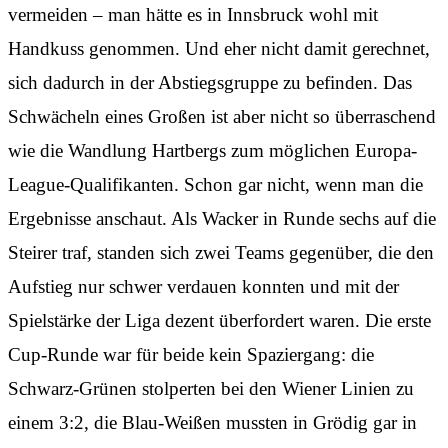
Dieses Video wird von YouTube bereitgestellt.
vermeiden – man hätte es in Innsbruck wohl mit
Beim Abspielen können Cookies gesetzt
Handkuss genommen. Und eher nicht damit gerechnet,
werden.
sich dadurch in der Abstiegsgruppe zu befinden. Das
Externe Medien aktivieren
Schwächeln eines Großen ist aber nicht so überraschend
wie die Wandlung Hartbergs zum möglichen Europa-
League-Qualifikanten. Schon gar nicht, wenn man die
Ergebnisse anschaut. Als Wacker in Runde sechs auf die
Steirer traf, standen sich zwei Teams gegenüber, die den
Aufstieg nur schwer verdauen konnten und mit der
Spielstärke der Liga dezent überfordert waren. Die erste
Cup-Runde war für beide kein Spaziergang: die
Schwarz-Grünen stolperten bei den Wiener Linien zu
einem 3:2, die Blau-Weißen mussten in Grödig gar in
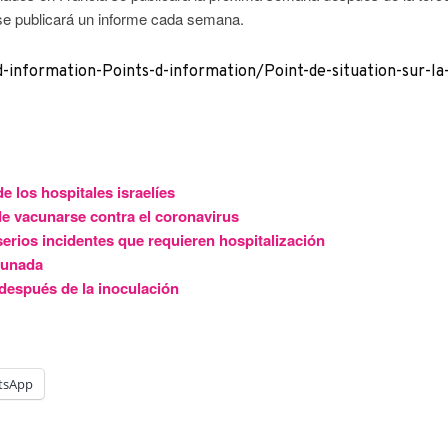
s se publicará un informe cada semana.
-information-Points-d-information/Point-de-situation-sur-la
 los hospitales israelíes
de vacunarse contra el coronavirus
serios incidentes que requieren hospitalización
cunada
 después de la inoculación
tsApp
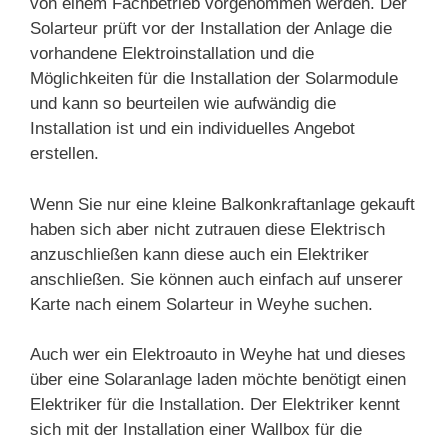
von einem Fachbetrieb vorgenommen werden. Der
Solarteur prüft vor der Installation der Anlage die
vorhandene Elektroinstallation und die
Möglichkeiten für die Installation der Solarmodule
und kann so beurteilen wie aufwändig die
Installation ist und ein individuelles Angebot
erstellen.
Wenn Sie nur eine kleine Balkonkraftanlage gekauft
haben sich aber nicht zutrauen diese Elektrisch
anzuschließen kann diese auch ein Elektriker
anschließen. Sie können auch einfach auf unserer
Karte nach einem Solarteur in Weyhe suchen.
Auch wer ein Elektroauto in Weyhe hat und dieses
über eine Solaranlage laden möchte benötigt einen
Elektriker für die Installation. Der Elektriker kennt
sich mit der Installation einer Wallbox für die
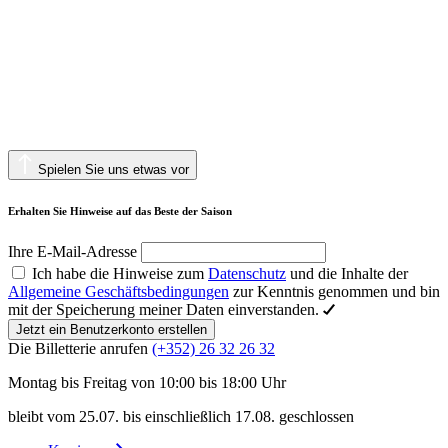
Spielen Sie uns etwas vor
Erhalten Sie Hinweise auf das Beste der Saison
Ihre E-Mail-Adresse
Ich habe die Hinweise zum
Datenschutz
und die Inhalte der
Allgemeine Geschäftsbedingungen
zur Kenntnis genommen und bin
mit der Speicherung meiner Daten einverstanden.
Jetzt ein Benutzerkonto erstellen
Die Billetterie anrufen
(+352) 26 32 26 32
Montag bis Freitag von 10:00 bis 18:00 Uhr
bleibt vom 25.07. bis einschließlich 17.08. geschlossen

·····

• [Task prompt]: Set down exactly the lines of the data above, beginning with the line that has "Ich habe die Hinweise zum" and ending with the line that has "Montag bis Freitag von 10:00 bis 18:00 Uhr", and no others.

• [Task output]:
Ich habe die Hinweise zum
Datenschutz
und die Inhalte der
Allgemeine Geschäftsbedingungen
zur Kenntnis genommen und bin
mit der Speicherung meiner Daten einverstanden.
Jetzt ein Benutzerkonto erstellen
Die Billetterie anrufen
(+352) 26 32 26 32
Montag bis Freitag von 10:00 bis 18:00 Uhr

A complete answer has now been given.